Today, our experience of the outer world is structured in such a way that deprives us of the capacity to ponder for a ubiquitous presence of TV channels, adverts, social media, and other voices and images dominate our senses. They fizzle out after providing us immediate sensation and fleeting satisfaction, but leave no thinking with us. This order of things connects individual via technology with life and other humans.

Thus, it deprives humans from thinking about their experience. As a corollary, nihilism increases its domain over meaning in today’s civilisation underpinned by tele-techno mind and cybernetic connections. Karl Jaspers locates void in our life in the outer connectivity and inner vacuity. He thinks that today, "The community of the masses of human beings has produced an order of life in regulated channels which connects individuals in a technically functioning organisation, but not inwardly from the historicity of their souls."

At the same time, we are spoiled by so many choices that we lose the capacity to choose. We spread ourselves thinking over an array of things to remain relevant to the vogue of the time. Our situation is like a tree whose branches spread over miles but with roots few feet deep in the soil. Such a tree cannot stand against fast wind let alone facing a tumultuous storm.

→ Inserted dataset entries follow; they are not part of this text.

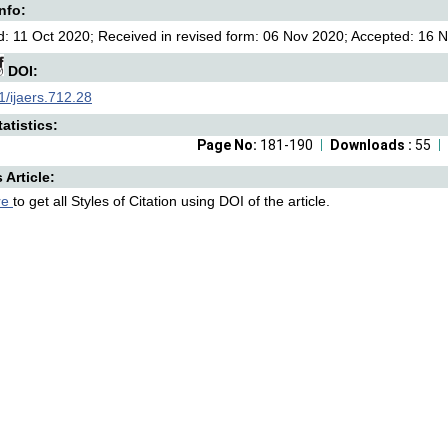
Info:
: 11 Oct 2020; Received in revised form: 06 Nov 2020; Accepted: 16 N
DOI:
/ijaers.712.28
atistics:
Page No:
181-190
Downloads :
55
s Article:
re
to get all Styles of Citation using DOI of the article.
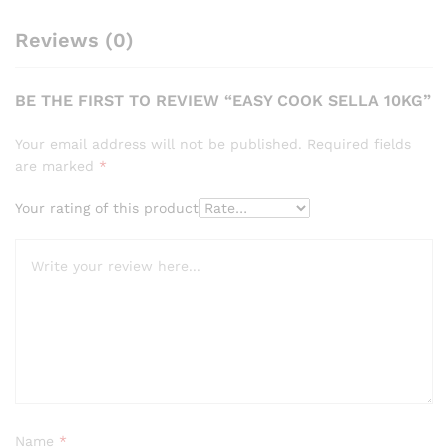
Reviews (0)
BE THE FIRST TO REVIEW “EASY COOK SELLA 10KG”
Your email address will not be published.
Required fields
are marked
*
Your rating of this product
Name
*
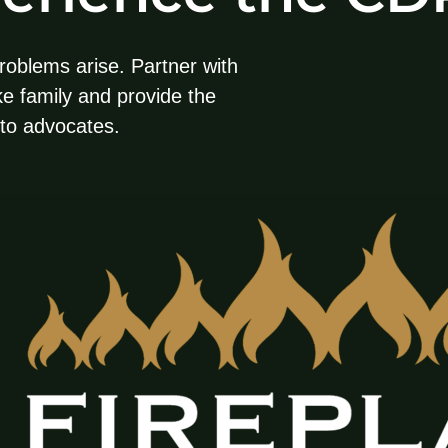
roblems arise. Partner with
ike family and provide the
nto advocates.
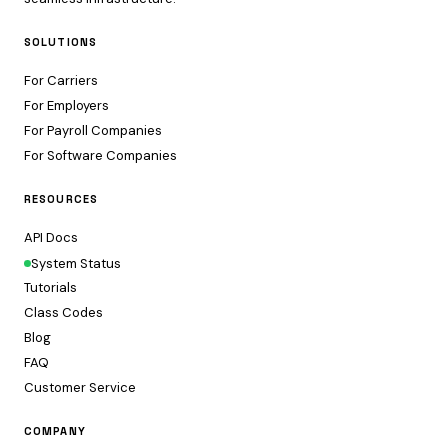
SOLUTIONS
For Carriers
For Employers
For Payroll Companies
For Software Companies
RESOURCES
API Docs
System Status
Tutorials
Class Codes
Blog
FAQ
Customer Service
COMPANY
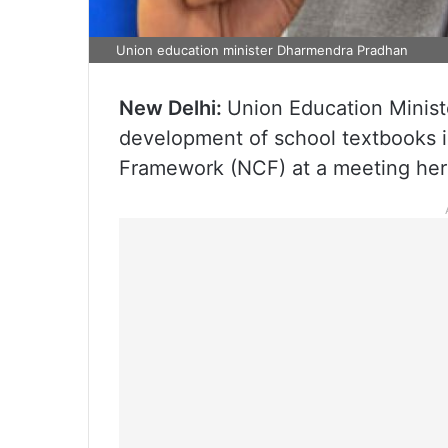
Union education minister Dharmendra Pradhan
New Delhi:
Union Education Minis
development of school textbooks 
Framework (NCF) at a meeting her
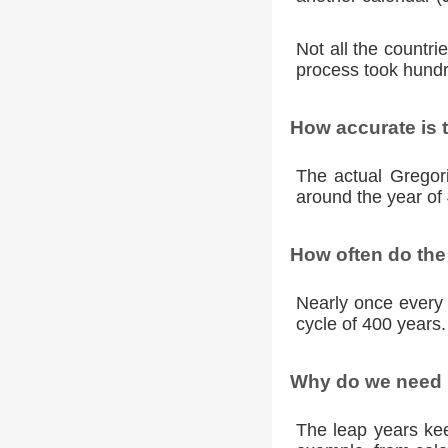
Not all the countr
process took hundr
How accurate is 
The actual Gregori
around the year of 
How often do the
Nearly once every 
cycle of 400 years.
Why do we need l
The leap years kee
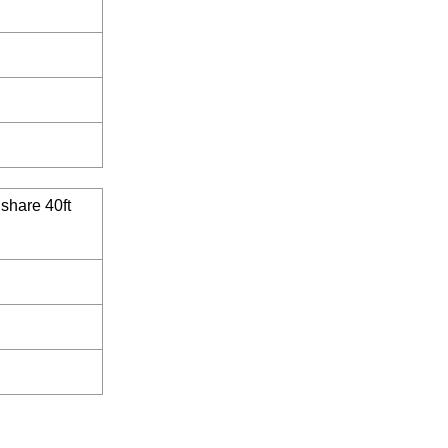
 share 40ft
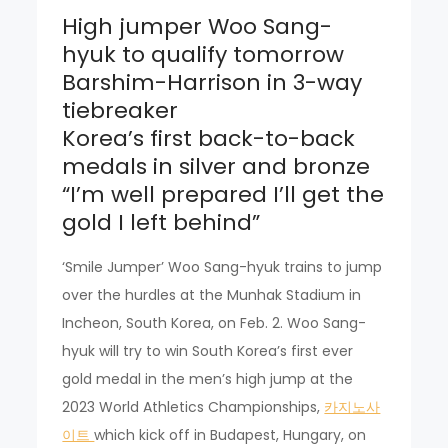
High jumper Woo Sang-
hyuk to qualify tomorrow
Barshim-Harrison in 3-way
tiebreaker
Korea’s first back-to-back
medals in silver and bronze
“I’m well prepared I’ll get the
gold I left behind”
‘Smile Jumper’ Woo Sang-hyuk trains to jump
over the hurdles at the Munhak Stadium in
Incheon, South Korea, on Feb. 2. Woo Sang-
hyuk will try to win South Korea’s first ever
gold medal in the men’s high jump at the
2023 World Athletics Championships,
카지노사
이트
which kick off in Budapest, Hungary, on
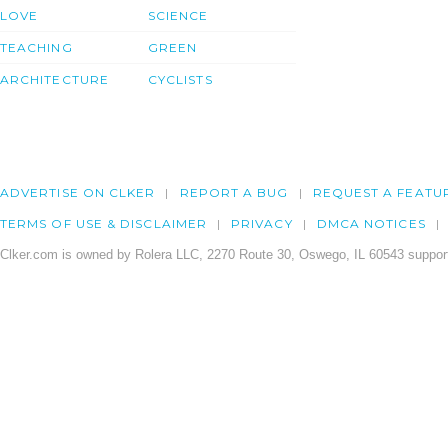
LOVE
SCIENCE
TEACHING
GREEN
ARCHITECTURE
CYCLISTS
ADVERTISE ON CLKER
REPORT A BUG
REQUEST A FEATU
TERMS OF USE & DISCLAIMER
PRIVACY
DMCA NOTICES
Clker.com is owned by Rolera LLC, 2270 Route 30, Oswego, IL 60543 support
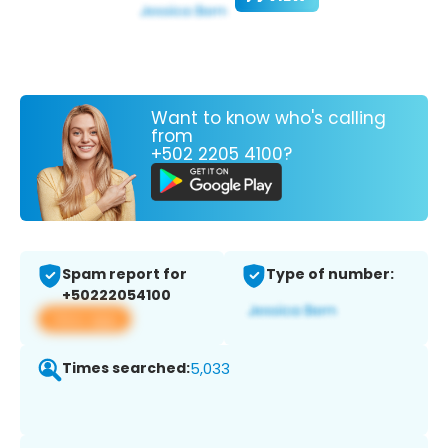
Want to know who's calling
from
+502 2205 4100?
Spam report for
Type of number:
+50222054100
View app
Times searched:
5,033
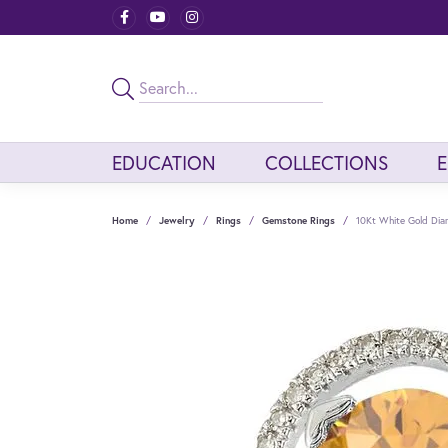
EDUCATION
COLLECTIONS
Home
Jewelry
Rings
Gemstone Rings
10Kt White Gold Dia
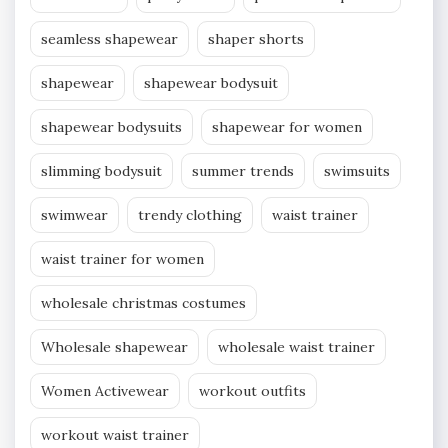
seamless shapewear
shaper shorts
shapewear
shapewear bodysuit
shapewear bodysuits
shapewear for women
slimming bodysuit
summer trends
swimsuits
swimwear
trendy clothing
waist trainer
waist trainer for women
wholesale christmas costumes
Wholesale shapewear
wholesale waist trainer
Women Activewear
workout outfits
workout waist trainer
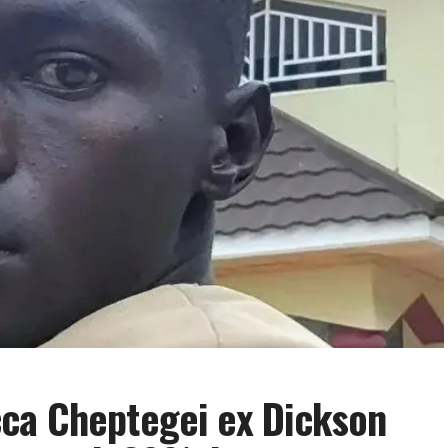
ca Cheptegei ex Dickson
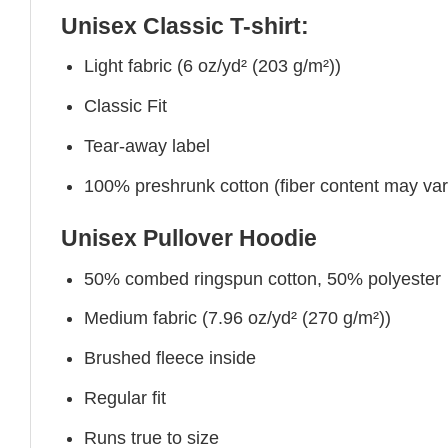
Unisex Classic T-shirt:
Light fabric (6 oz/yd² (203 g/m²))
Classic Fit
Tear-away label
100% preshrunk cotton (fiber content may vary 
Unisex Pullover Hoodie
50% combed ringspun cotton, 50% polyester
Medium fabric (7.96 oz/yd² (270 g/m²))
Brushed fleece inside
Regular fit
Runs true to size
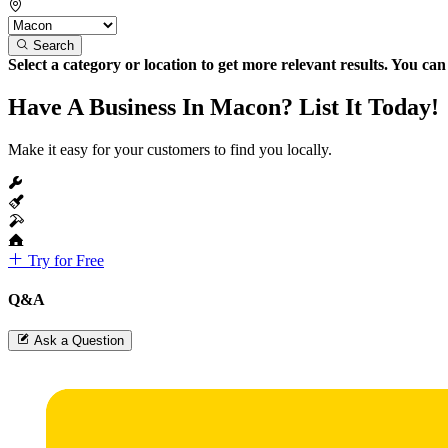
Search
Select a category or location to get more relevant results. You ca
Have A Business In Macon? List It Today!
Make it easy for your customers to find you locally.
Try for Free
Q&A
Ask a Question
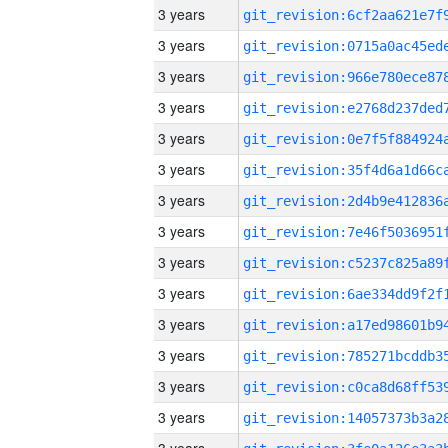
3 years
3 years
3 years
3 years
3 years
3 years
3 years
3 years
3 years
3 years
3 years
3 years
3 years
3 years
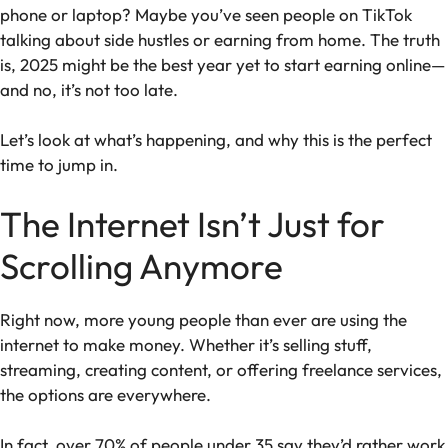
phone or laptop? Maybe you’ve seen people on TikTok
talking about side hustles or earning from home. The truth
is, 2025 might be the best year yet to start earning online—
and no, it’s not too late.
Let’s look at what’s happening, and why this is the perfect
time to jump in.
The Internet Isn’t Just for
Scrolling Anymore
Right now, more young people than ever are using the
internet to make money. Whether it’s selling stuff,
streaming, creating content, or offering freelance services,
the options are everywhere.
In fact, over 70% of people under 35 say they’d rather work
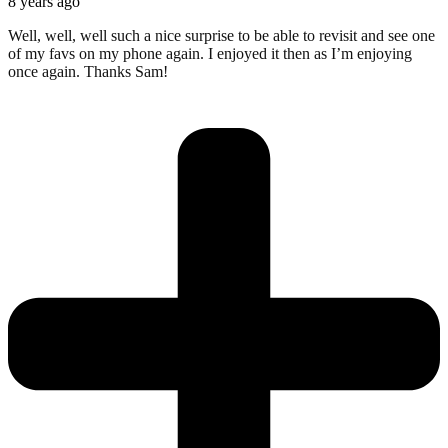
8 years ago
Well, well, well such a nice surprise to be able to revisit and see one
of my favs on my phone again. I enjoyed it then as I’m enjoying
once again. Thanks Sam!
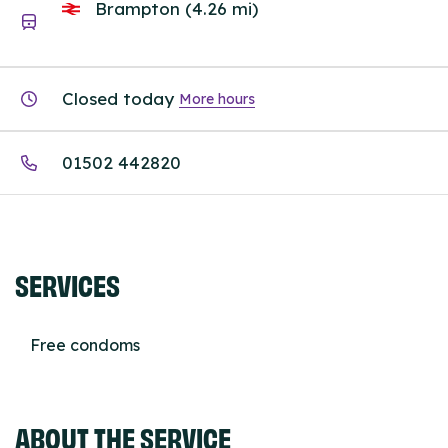
Brampton (4.26 mi)
Closed today
More hours
01502 442820
SERVICES
Free condoms
ABOUT THE SERVICE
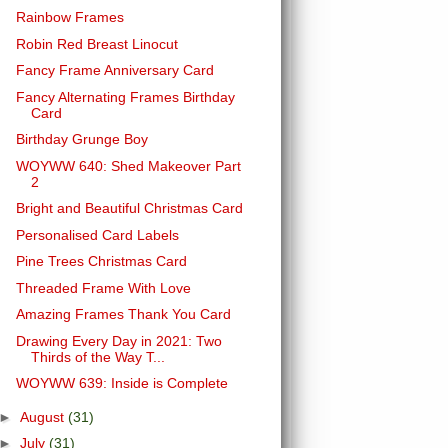
Rainbow Frames
Robin Red Breast Linocut
Fancy Frame Anniversary Card
Fancy Alternating Frames Birthday
Card
Birthday Grunge Boy
WOYWW 640: Shed Makeover Part
2
Bright and Beautiful Christmas Card
Personalised Card Labels
Pine Trees Christmas Card
Threaded Frame With Love
Amazing Frames Thank You Card
Drawing Every Day in 2021: Two
Thirds of the Way T...
WOYWW 639: Inside is Complete
►
August
(31)
►
July
(31)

Only that tree soars into heights that aspire to catch light by digging roots deeper in the soil. The deeper the roots of our thinking, the higher will be our thoughts. Depth and loftiness in thinking are proportionate. We can see the light of reality and reflect upon our state by freeing ourselves from the chains of unthinking life and entrenching roots in the soil of thinking.

Most of the minds give up at the stage where more thinking is required. The starting point to learn thinking is to engage with an issue or problem that remains intransigent and intelligible. It is where the real thinking starts. Acceptance of received wisdom, commonly clear and obvious postulates are the enemy of thinking.

Engagement connotes giving time for the thought to become ripe. Thinking demands time to conceive and produce the idea.Thinking takes time to furrow in the soil of being to sow seeds to produce thought within us. But we do not have patience and time for thinking to take its root within our being. Seen in this way, thinking seems to be a vow to give our mind to an enduring question with no lasting answers. Providing cue to the learning to think, Martin Heidegger states, "We learn to think by giving our mind to what there is to think about."

Read also: Thinking in the age of unthought – I

As an unthinking society, we have given the task of thinking for us to the guardians of sacred who have expanded the sphere of unthought over thought, unthinking over thinking and darkness over light. Our society has become a cave where darkness of unthought precludes us to venture out to see the light of knowledge. To emancipate ourselves from unlived life, let there be light of thinking enter into minds to create order in the chaos, form in void, and illumination in the darkness created by unthinking entities full with zeal and supported by zealots.